• _Entries shown_:
————————

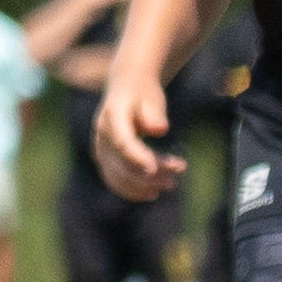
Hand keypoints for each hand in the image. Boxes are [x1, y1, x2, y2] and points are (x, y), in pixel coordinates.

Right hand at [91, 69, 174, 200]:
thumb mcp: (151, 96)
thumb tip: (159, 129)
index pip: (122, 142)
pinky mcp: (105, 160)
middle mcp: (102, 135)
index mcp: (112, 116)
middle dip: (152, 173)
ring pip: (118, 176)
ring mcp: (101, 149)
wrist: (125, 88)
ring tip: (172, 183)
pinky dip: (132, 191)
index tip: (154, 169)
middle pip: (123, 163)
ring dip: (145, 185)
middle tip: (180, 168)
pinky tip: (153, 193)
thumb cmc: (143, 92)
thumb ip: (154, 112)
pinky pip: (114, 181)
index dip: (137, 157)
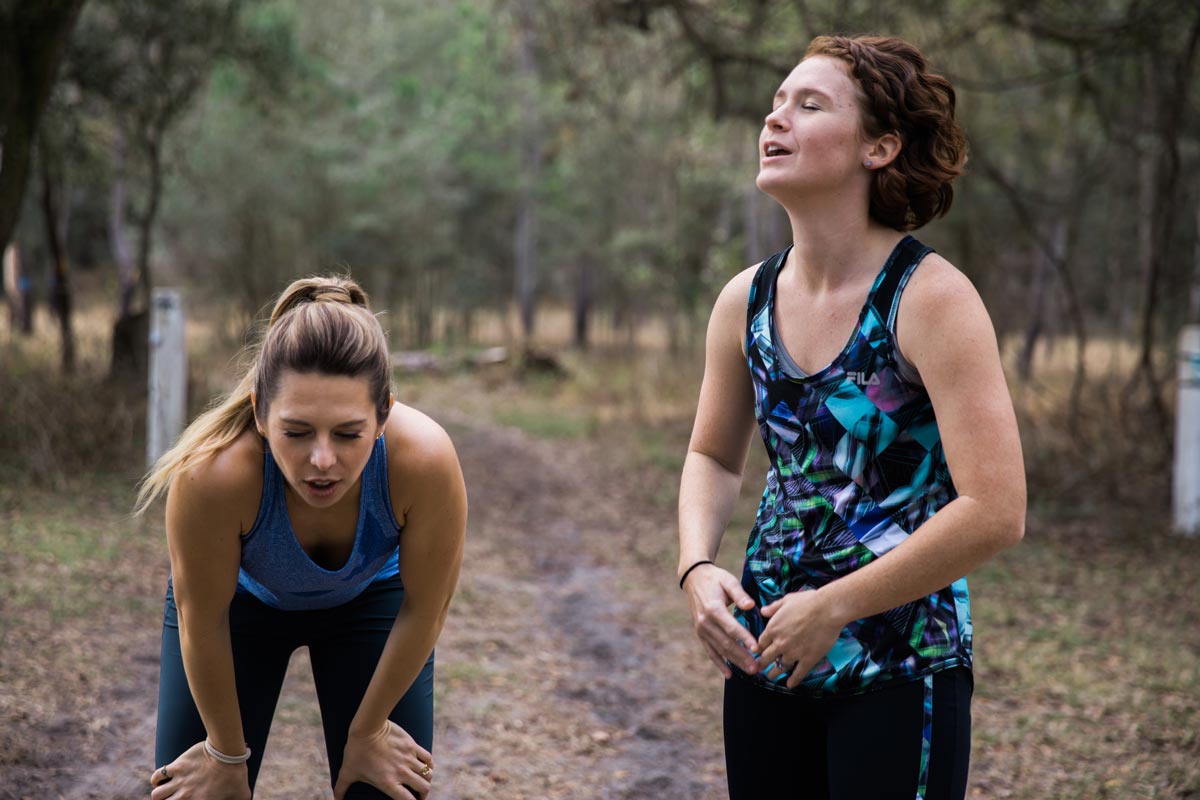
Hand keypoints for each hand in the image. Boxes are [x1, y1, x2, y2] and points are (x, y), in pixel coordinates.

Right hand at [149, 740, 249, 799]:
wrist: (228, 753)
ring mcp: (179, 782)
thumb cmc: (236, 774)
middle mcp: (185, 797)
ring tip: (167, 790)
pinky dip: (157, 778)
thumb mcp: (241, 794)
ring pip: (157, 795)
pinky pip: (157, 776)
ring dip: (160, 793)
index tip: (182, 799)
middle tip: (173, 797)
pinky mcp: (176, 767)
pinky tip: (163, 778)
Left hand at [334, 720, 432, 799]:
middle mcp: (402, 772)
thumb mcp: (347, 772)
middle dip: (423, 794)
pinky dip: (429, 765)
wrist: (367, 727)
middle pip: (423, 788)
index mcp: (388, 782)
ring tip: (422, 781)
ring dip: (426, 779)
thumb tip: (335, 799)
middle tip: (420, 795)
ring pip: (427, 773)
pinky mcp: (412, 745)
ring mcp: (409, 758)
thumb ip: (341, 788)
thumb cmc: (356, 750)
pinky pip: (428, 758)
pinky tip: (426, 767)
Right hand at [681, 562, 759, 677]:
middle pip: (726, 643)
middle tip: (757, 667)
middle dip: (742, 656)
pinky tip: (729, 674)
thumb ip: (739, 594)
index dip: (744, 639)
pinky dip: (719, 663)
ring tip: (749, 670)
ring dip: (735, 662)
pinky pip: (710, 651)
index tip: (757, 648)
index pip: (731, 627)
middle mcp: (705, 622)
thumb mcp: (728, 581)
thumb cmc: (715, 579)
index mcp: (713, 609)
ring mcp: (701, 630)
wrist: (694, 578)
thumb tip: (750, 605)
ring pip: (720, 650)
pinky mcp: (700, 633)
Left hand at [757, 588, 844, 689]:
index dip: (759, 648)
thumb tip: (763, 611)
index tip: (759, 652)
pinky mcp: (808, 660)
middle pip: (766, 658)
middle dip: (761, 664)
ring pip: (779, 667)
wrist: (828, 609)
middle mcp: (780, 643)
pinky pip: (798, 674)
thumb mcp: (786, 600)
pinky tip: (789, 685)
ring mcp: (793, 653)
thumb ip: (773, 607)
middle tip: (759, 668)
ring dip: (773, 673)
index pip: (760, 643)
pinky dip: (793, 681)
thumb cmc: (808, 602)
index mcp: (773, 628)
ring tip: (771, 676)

————————

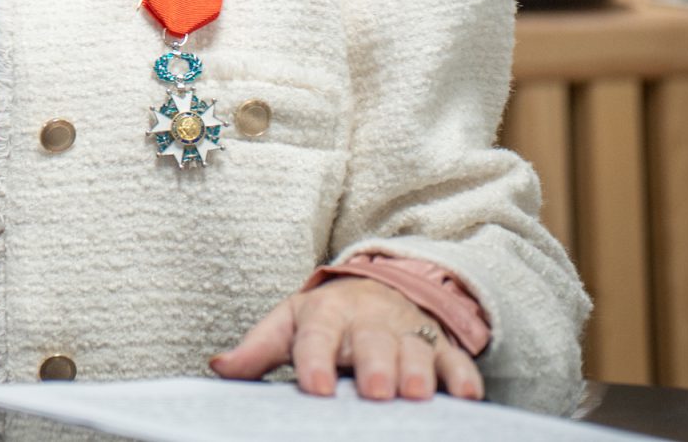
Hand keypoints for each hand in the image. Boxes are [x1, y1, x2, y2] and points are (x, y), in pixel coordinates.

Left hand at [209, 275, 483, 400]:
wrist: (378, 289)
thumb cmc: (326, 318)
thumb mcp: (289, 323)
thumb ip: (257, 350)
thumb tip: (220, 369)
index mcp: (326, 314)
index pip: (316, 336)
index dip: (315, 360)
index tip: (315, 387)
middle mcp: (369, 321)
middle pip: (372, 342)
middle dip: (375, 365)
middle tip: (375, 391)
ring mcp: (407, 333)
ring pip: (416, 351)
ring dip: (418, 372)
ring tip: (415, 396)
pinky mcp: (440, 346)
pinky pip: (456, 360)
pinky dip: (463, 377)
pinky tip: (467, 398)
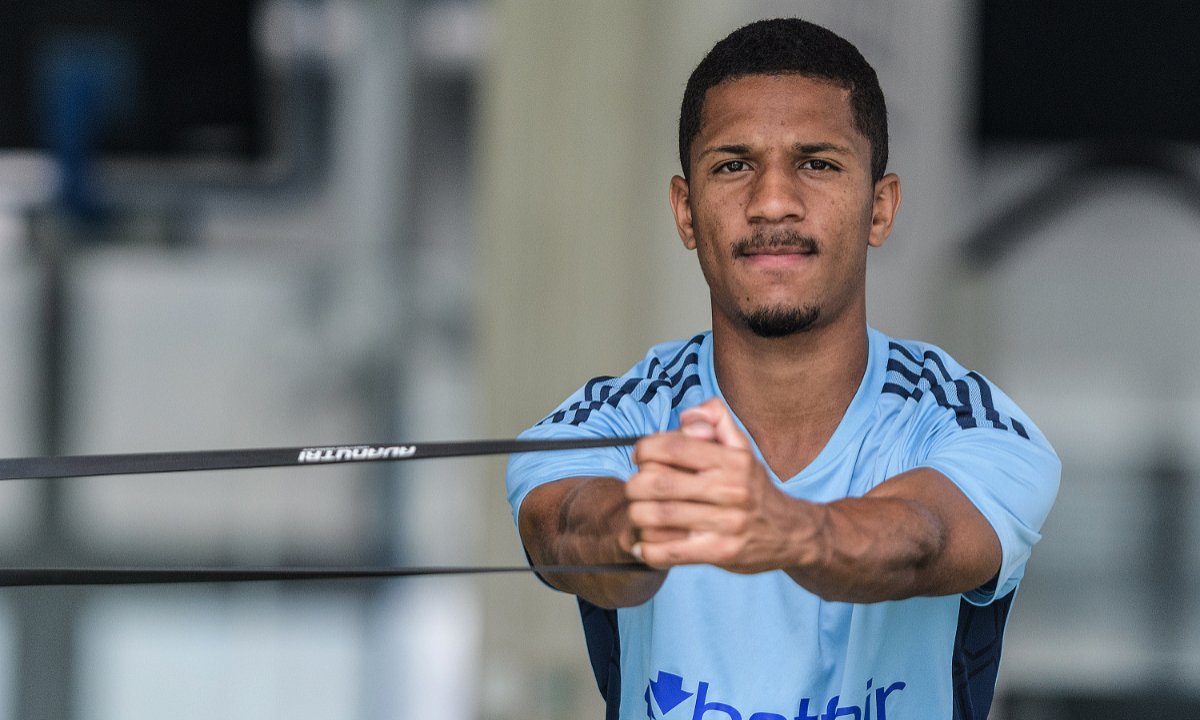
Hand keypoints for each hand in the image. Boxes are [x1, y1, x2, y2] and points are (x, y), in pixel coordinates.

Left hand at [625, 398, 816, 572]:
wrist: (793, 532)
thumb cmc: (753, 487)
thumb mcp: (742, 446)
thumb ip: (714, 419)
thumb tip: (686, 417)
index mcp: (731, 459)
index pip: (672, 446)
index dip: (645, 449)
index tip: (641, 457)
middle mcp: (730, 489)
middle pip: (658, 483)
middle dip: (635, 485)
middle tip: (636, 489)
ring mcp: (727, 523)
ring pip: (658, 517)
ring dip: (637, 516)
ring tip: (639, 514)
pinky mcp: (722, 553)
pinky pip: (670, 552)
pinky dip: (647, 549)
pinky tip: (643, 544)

————————

Retype only this portion of the data above: the line containing "ring mcp: (409, 758)", the line containing "index pip: (731, 627)", and all lines between them, exactly.

ring mcp: (409, 758)
thumb ip: (341, 788)
thumb cmc: (356, 750)
pinky pip: (428, 758)
pinky tip: (426, 767)
Right hand at [681, 562, 759, 677]:
middle pip: (726, 643)
middle tip: (757, 667)
middle dip: (742, 656)
pinky tip: (729, 674)
thumb ip: (739, 594)
index dip: (744, 639)
pinky dip: (719, 663)
ring tip: (749, 670)
ring dip: (735, 662)
pinky pip: (710, 651)
index tip: (757, 648)
index pip: (731, 627)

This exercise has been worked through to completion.